Amnesia results from damage to the brain structures that form the limbic system, which controls emotions and memories. These structures, which include the hippocampus and thalamus, lie deep within the brain on the underside of the temporal lobe. Any disease or injury that affects the brain can interfere with the intricacies of memory because normal memory function involves many parts of the brain.

Neurological or organic amnesia is the type of amnesic syndrome caused by brain injury. Some of its possible causes are:


  • Inflammation of the brain, known as encephalitis, which results from infection with a virus such as herpes simplex virus (HSV) or as an autoimmune reaction to cancer somewhere else in the body, known as paraneoplastic limbic encephalitis PLE.
  • Head injuries, such as those that happen in car accidents, which can lead to confusion and problems remembering new information, especially in the early stages of recovery. These injuries usually don’t cause severe amnesia.
  • Lack of adequate oxygen in the brain, such as those sustained from a carbon monoxide poisoning, respiratory distress or a heart attack.
  • Long term alcohol abuse, which leads to thiamin (vitamin B1) deficiency, also known as Wernicke-Korsakoff syndrome.
  • Certain seizure disorders.
  • Tumors in some areas of the brain that control memory.
  • Stroke.
  • ECT (electroconvulsive therapy)
  • Subarachnoid hemorrhage, which means bleeding between the brain and skull.

Dissociative or psychogenic amnesia is a rare type of amnesia that is caused by emotional shock or trauma, such as being the victim of a violent crime. In this type of amnesia, the person may lose personal memories and autobiographical information for a few hours, days or longer.



Amnestic syndrome can cause problems at work, school and in social settings. This syndrome varies in severity and scope, but even mild amnesia takes a toll on quality of life and daily activities, because recovering lost memories is not possible. People suffering from severe amnesia should live in a supervised situation or extended care facility.


There are specific techniques and strategies to help make up for the memory problem. Memory training includes a variety of strategies for organizing information to make it easier to remember and to improve understanding of extended conversation.
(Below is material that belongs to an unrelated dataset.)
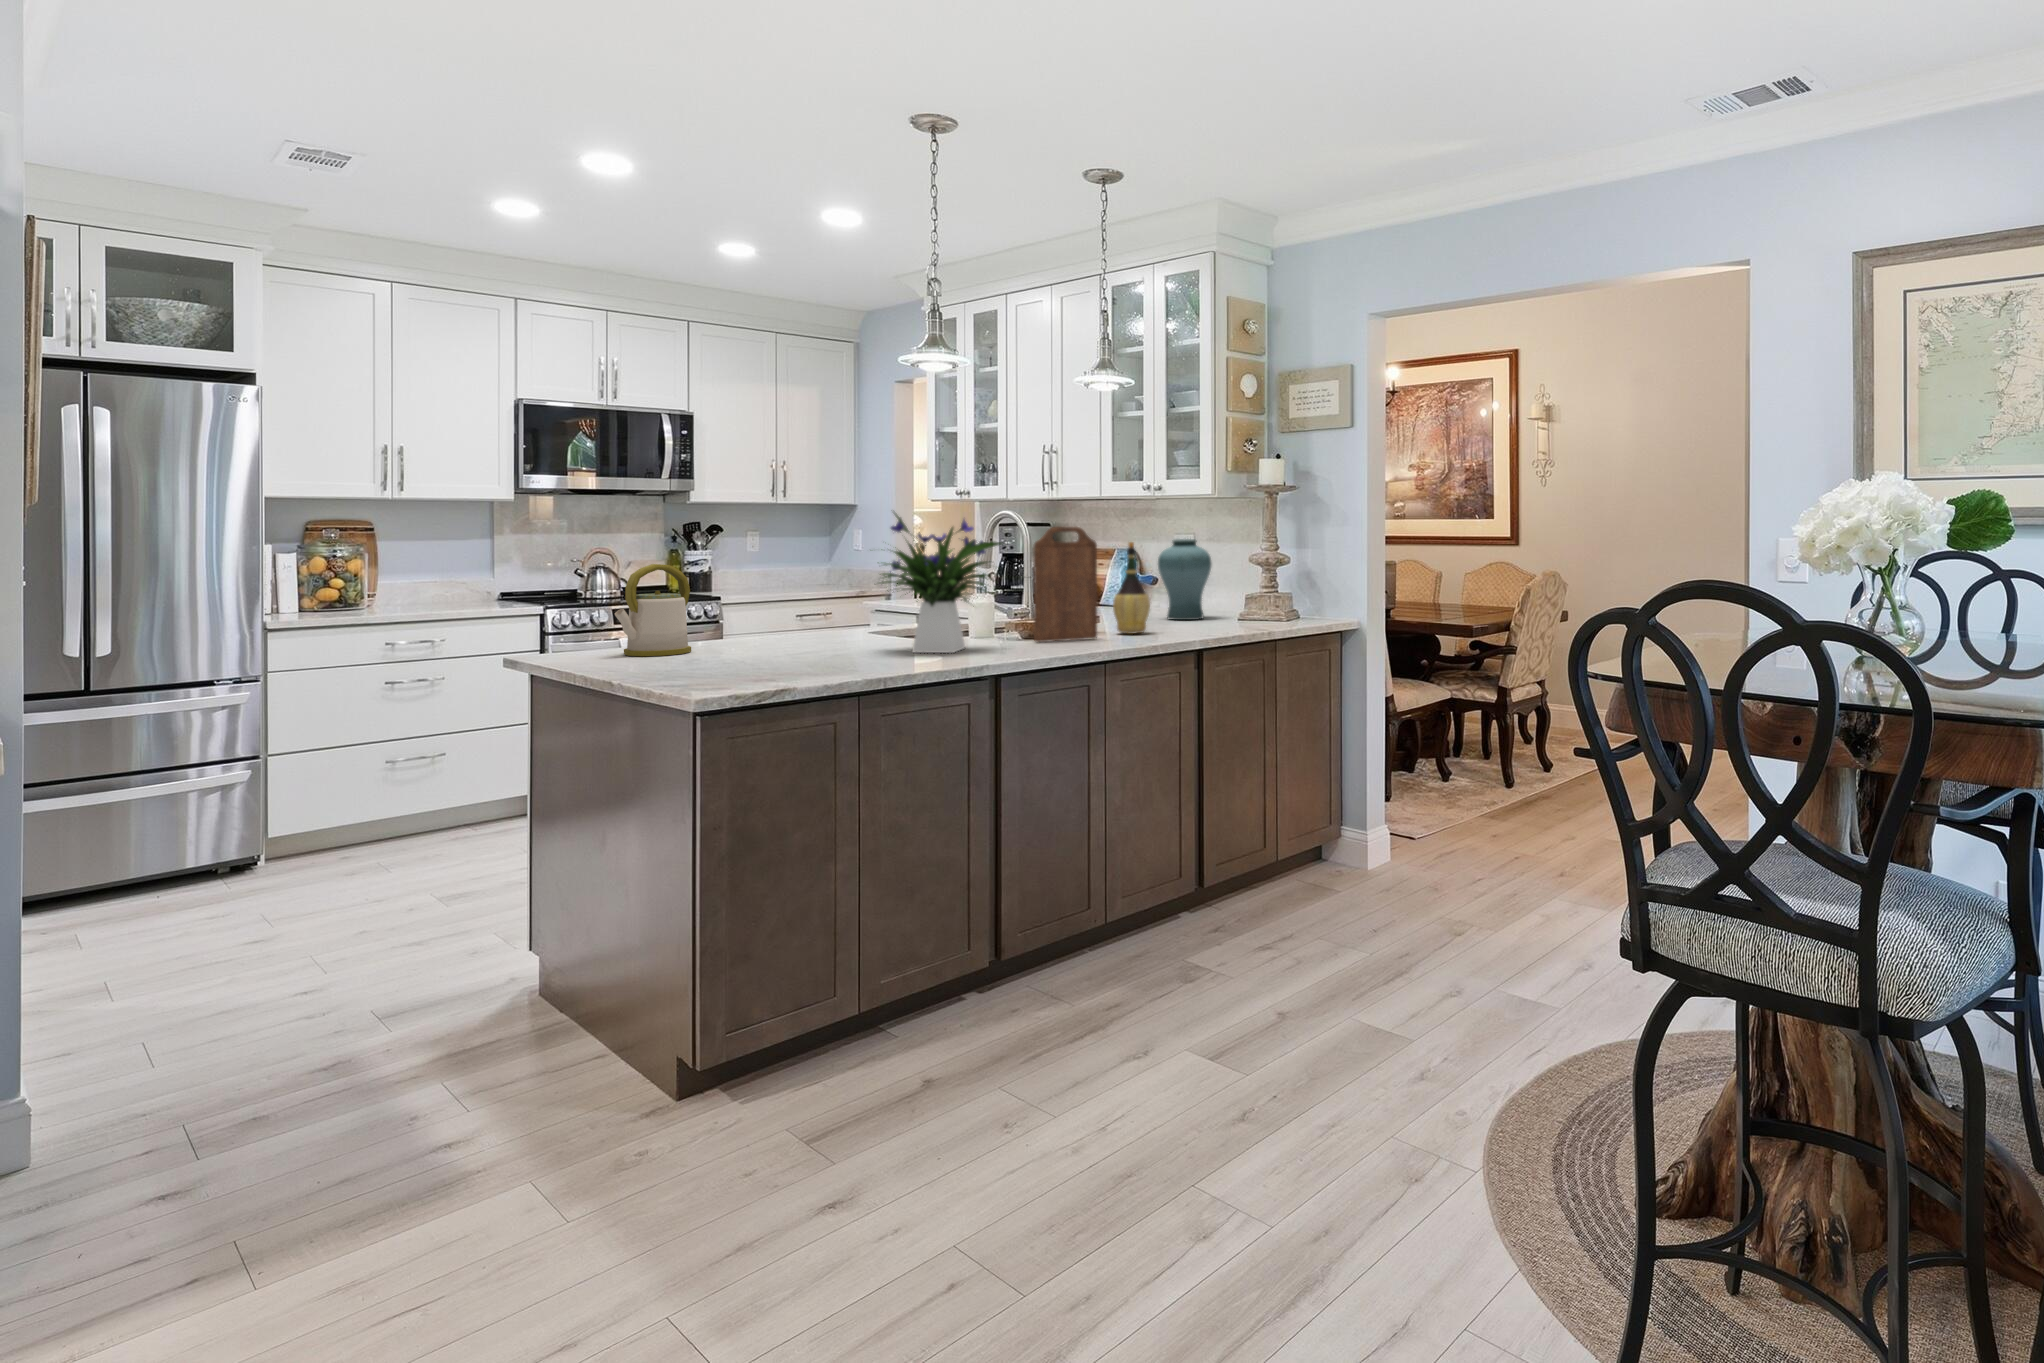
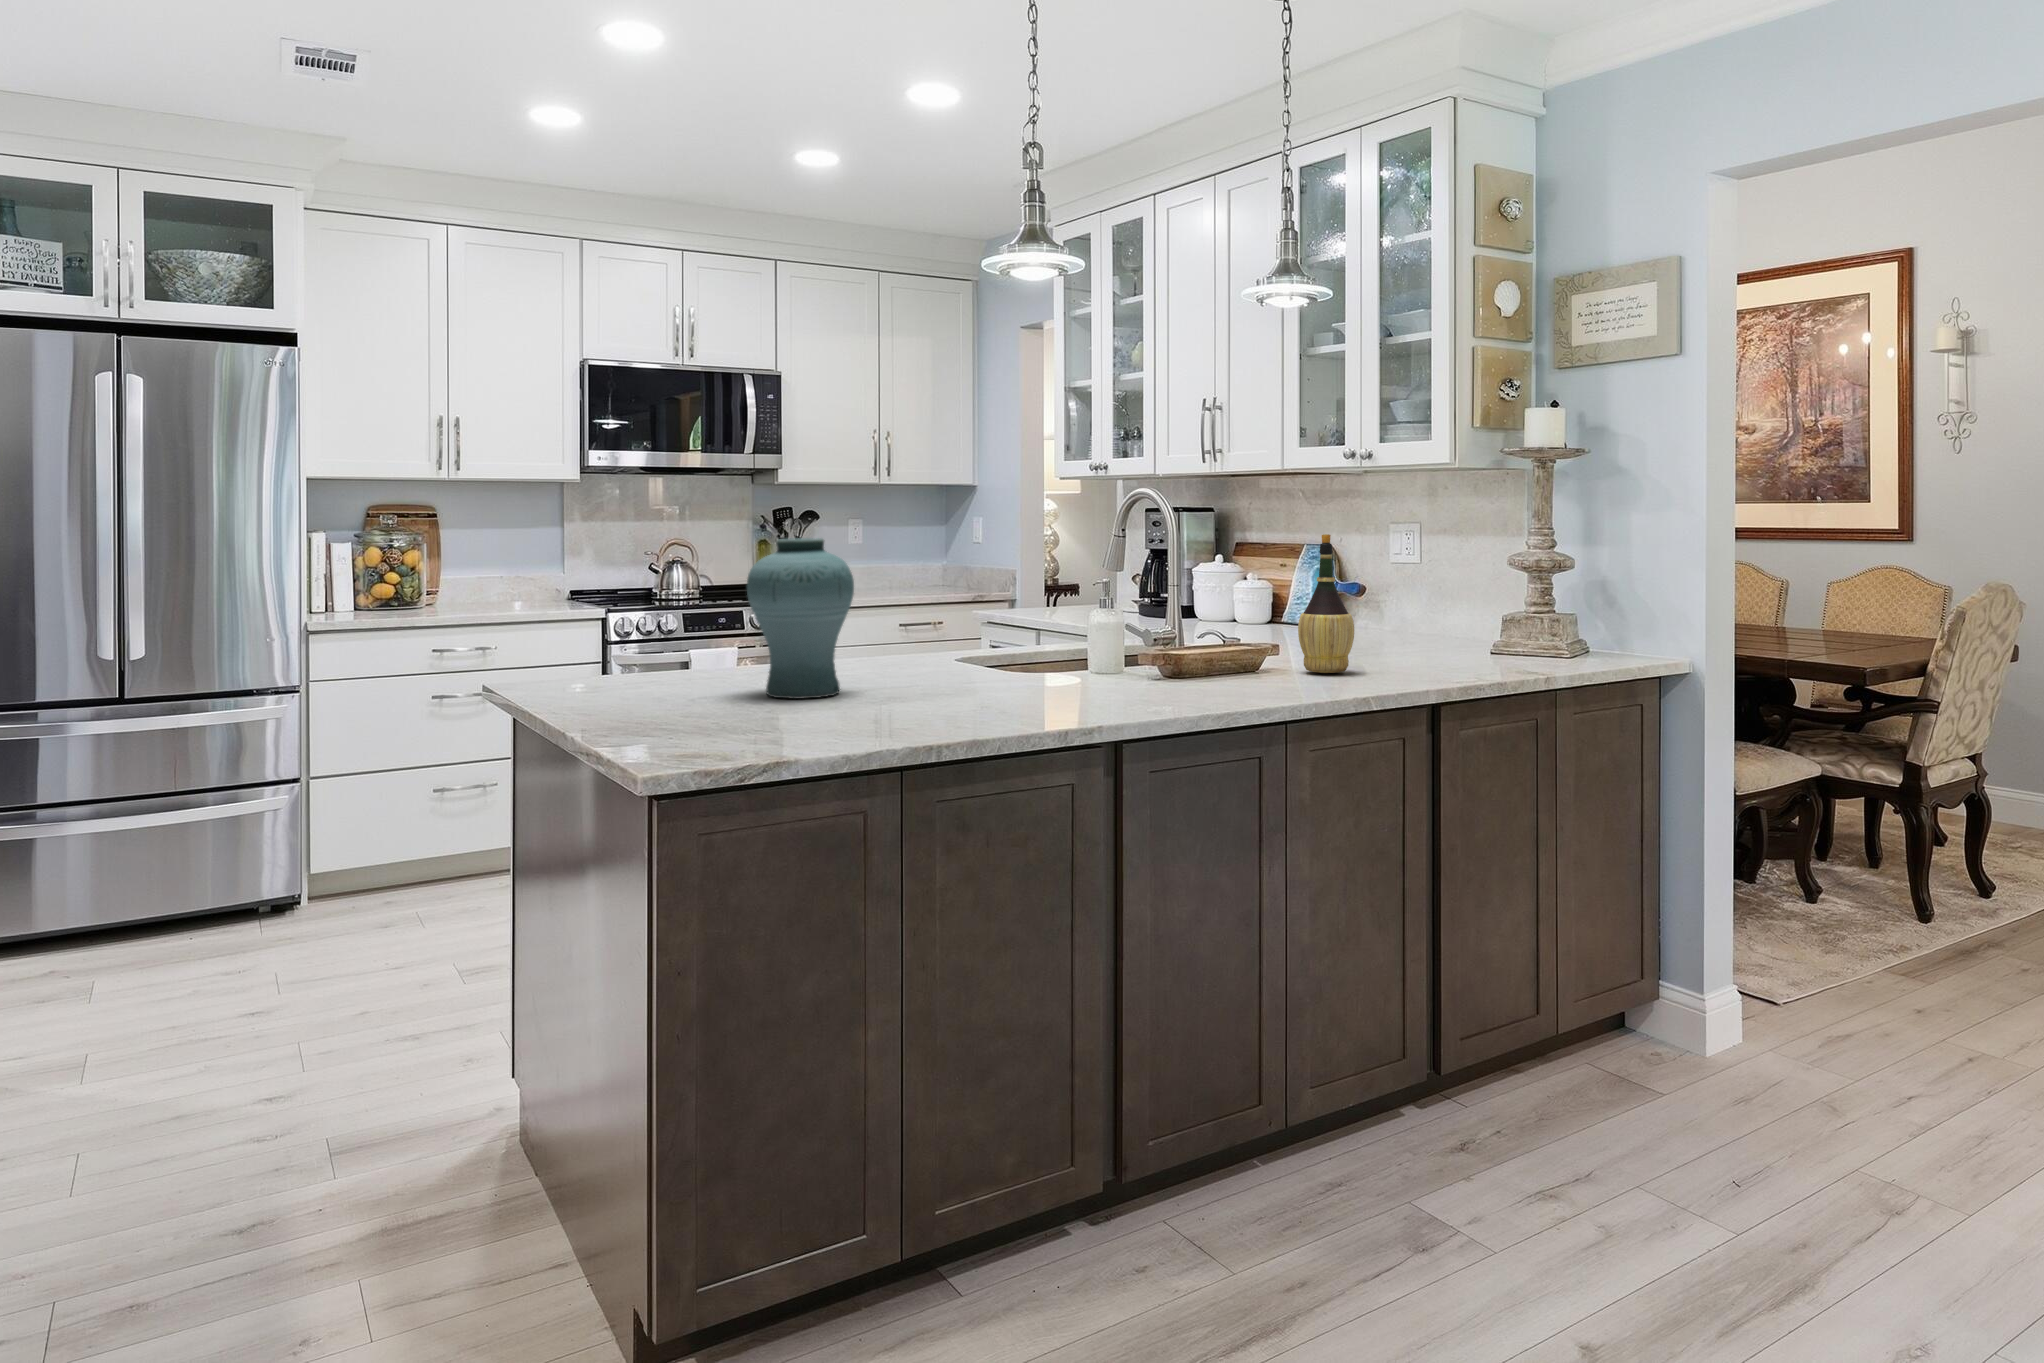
flower arrangement: present [880,513,1002,653] -> none [932,486,1134,699]
cutting board: present [1033,527,1097,642] -> none [1178,511,1274,684]
vase: present [1158,539,1211,620] -> present [747,538,854,699]
kettle: present [615,564,691,656] -> none [612,562,712,689]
A person with amnesia may work with an occupational therapist to learn new information in order to replace what was lost, or to use intact memories as a basis for taking in new information.

Some people with amnesia could use low-tech memory aids, such as notebooks, pill minders, wall calendars, along with photographs of people and places. But most people find using a PDA (personal digital assistant) very helpful. This device can be easily used by people with severe amnesia with some training and practice to help them with day-to-day tasks, such as taking medications or remembering important events.

In the Wernicke-Korsakoff syndrome there is a lack of thiamin, so treatment will include replacing this vitamin and providing proper nutrition. But currently, there are no available medications for treating most types of amnestic syndrome. Additionally, the complexity of the brain process involved makes it improbable that a single medication will be able to resolve memory problems. Several neurotransmitters involved in memory formation are being researched and investigated in the hopes of one day finding new treatments for memory disorders.